Use of bacteriophages to control salmonella in crocodiles and optimisation of a light induced expression system for endolysin.

Abstract

The aims of this study were to isolate bacteriophages from crocodile feeding pen wastewater and to evaluate their effectiveness against clinical Salmonella species, Escherichia coli and Enterobacter cloacae. Also, the recombinant expression of a synthesised endolysin (Lysin ECD7) using a light inducible plasmid vector pDAWN was optimised. Materials and Methods: Crocodile wastewater from Bally Vaughan Bird and Game Sanctuary (Mwanga Lodge) was collected and used to isolate Salmonella species and bacteriophages. Salmonella spp. DNA was isolated and characterised using RISA-PCR, 16S rRNA-PCR, ERIC-PCR and M13-RAPDs-PCR. The isolated bacteriophages were tested against clinical samples of Salmonella species, Escherichia coli and Enterobacter cloacae. Bacteriophage DNA was also isolated and subjected to M13 RAPDs –PCR and 16S rRNA- PCR molecular fingerprinting techniques. Chemically synthesised endolysin gene was cloned and expressed under the induction of both IPTG and light. The molecular weight of the isolated protein was determined using SDS-PAGE analysis and the concentration was determined using BSA standard curve. Result: The presence of Salmonella spp. in crocodile wastewater was confirmed by both physiological and molecular techniques. The isolated bacteriophages were potent against all the tested bacterial strains with very high titre volumes of up to 3.1 x 109 PFU/ml. Protein expression of endolysin was induced by Isopropyl β-D-thiogalactopyranoside (IPTG).
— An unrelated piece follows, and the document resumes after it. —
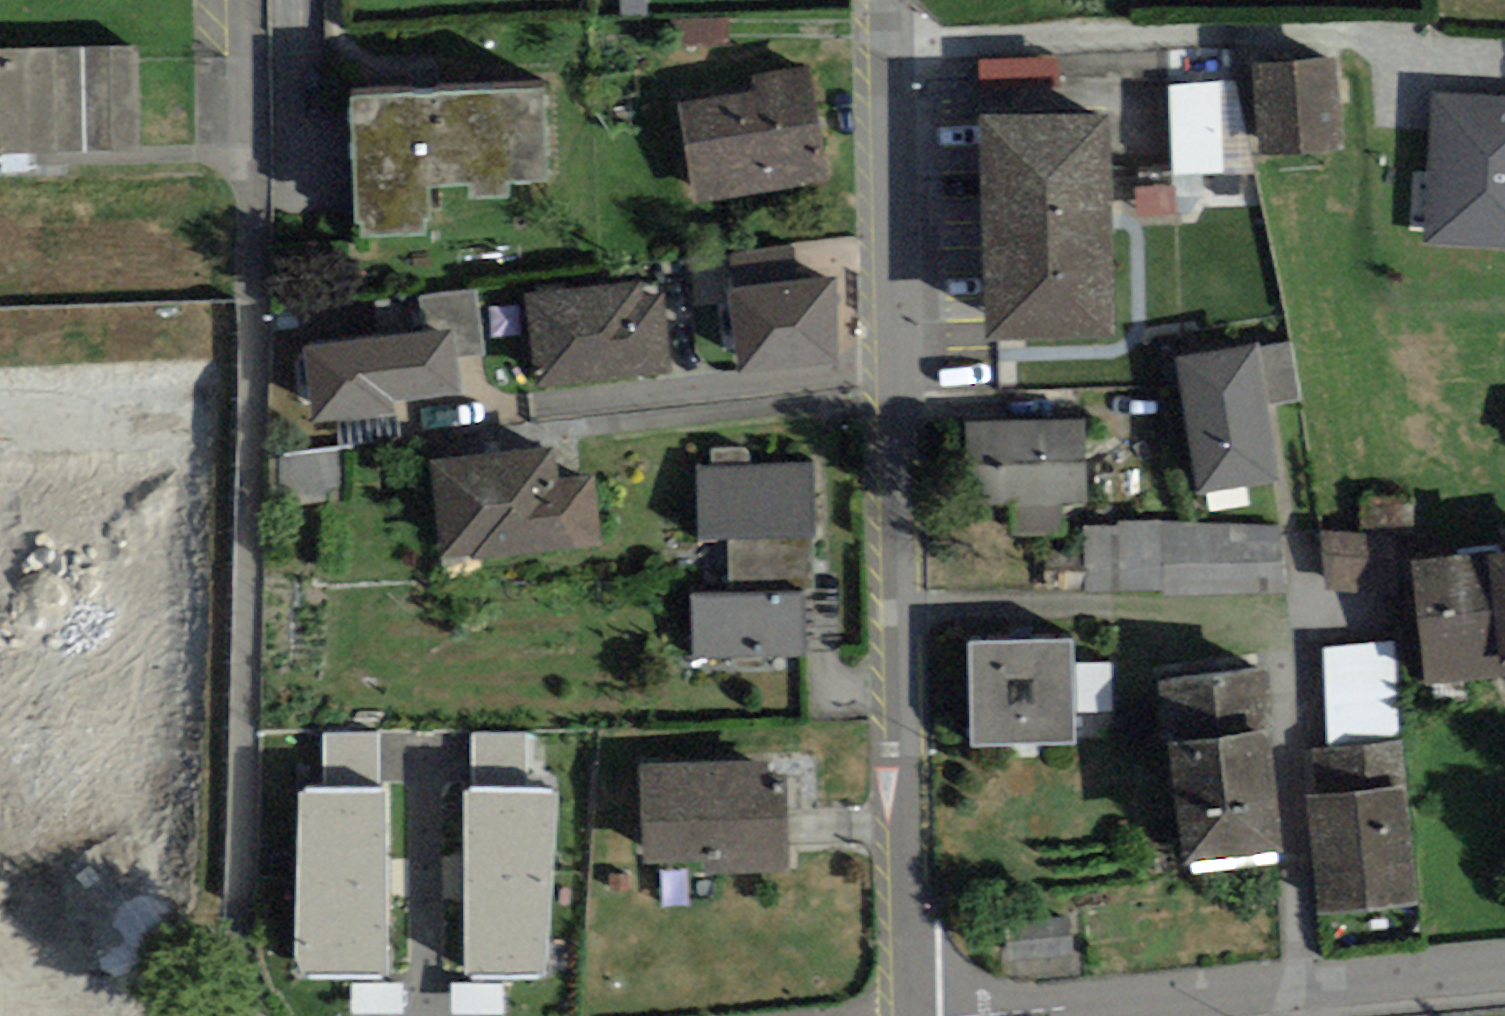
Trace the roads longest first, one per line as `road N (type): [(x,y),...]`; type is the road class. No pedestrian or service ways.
road 1 (residential): [(915,1015),(886,0)]
road 2 (residential): [(998,1015),(1504,967)]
The protein sample was analysed using sodium dodecyl sulphate polyacrylamide gel electrophoresis (SDS-PAGE) analysis which showed that the protein was successfully expressed and was approximately 15 kDa. Light- induction was optimised and endolysin protein concentration of approximately 1.007mg/ml was obtained. Conclusion: Salmonella spp. specific bacteriophages were successfully isolated and characterised. A synthetic endolysin gene was successfully expressed under cost effective light-induction. The combination of endolysins and bacteriophages will serve as a cost effective and potent alternative in the treatment of Salmonella associated diseases and other diseases that arise due to antimicrobial resistance in Enterobacteriacae species.